RECORD EXTRACTS Start Marker
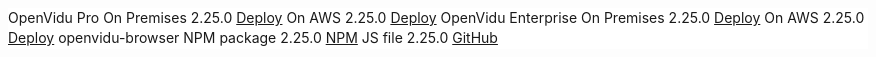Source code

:  <tr>
    <td rowspan="2" style="vertical-align: middle">OpenVidu Pro</td>
    <td>On Premises</td>
    <td>2.25.0</td>
    <td><a class="" href="https://docs.openvidu.io/en/2.25.0/deployment/pro/on-premises/">Deploy</a></td>
    <td rowspan="2" style="vertical-align: middle" class="last-table-col"><i data-toggle="tooltip" data-placement="right" title="OpenVidu Pro server side. It receives the remote procedure calls from openvidu-browser and manage all the media streams operations" class="icon ion-information-circled"></i></td>
  </tr>
  <tr>
    <td>On AWS</td>
    <td>2.25.0</td>
    <td><a class="" href="https://docs.openvidu.io/en/2.25.0/deployment/pro/aws/">Deploy</a></td>
  </tr>

  <tr>
    <td rowspan="2" style="vertical-align: middle">OpenVidu Enterprise</td>
    <td>On Premises</td>
    <td>2.25.0</td>
    <td><a class="" href="https://docs.openvidu.io/en/2.25.0/deployment/enterprise/on-premises/">Deploy</a></td>
    <td rowspan="2" style="vertical-align: middle" class="last-table-col"><i data-toggle="tooltip" data-placement="right" title="OpenVidu Enterprise server side. It receives the remote procedure calls from openvidu-browser and manage all the media streams operations" class="icon ion-information-circled"></i></td>
  </tr>
  <tr>
    <td>On AWS</td>
    <td>2.25.0</td>
    <td><a class="" href="https://docs.openvidu.io/en/2.25.0/deployment/enterprise/aws/">Deploy</a></td>
  </tr>

  <tr>
    <td rowspan="2" style="vertical-align: middle">openvidu-browser</td>
    <td>NPM package</td>
    <td>2.25.0</td>
    <td><a class="" href="https://www.npmjs.com/package/openvidu-browser" target="_blank">NPM</a></td>
    <td rowspan="2" style="vertical-align: middle" class="last-table-col"><i data-toggle="tooltip" data-placement="right" title="OpenVidu client side. It is a library for the browser. It allows you to control your videos and sessions directly from your client's browsers" class="icon ion-information-circled"></i></td>
  </tr>
  <tr>
    <td>JS file</td>
    <td>2.25.0</td>
    <td><a class="" href="https://github.com/OpenVidu/openvidu/releases/tag/v2.25.0" target="_blank">GitHub</a></td>
  </tr>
RECORD EXTRACTS End Marker
• **WHAT YOU ARE ASKED TO DO**: Please report every line of the rows above that contains the string "remote", copying each such line in full. Case counts, so a line matches only if its letters agree in case with that string.

• **WRITTEN ANSWER**:
    <td rowspan="2" style="vertical-align: middle" class="last-table-col"><i data-toggle="tooltip" data-placement="right" title="OpenVidu Pro server side. It receives the remote procedure calls from openvidu-browser and manage all the media streams operations" class="icon ion-information-circled"></i></td>
    <td rowspan="2" style="vertical-align: middle" class="last-table-col"><i data-toggle="tooltip" data-placement="right" title="OpenVidu Enterprise server side. It receives the remote procedure calls from openvidu-browser and manage all the media streams operations" class="icon ion-information-circled"></i></td>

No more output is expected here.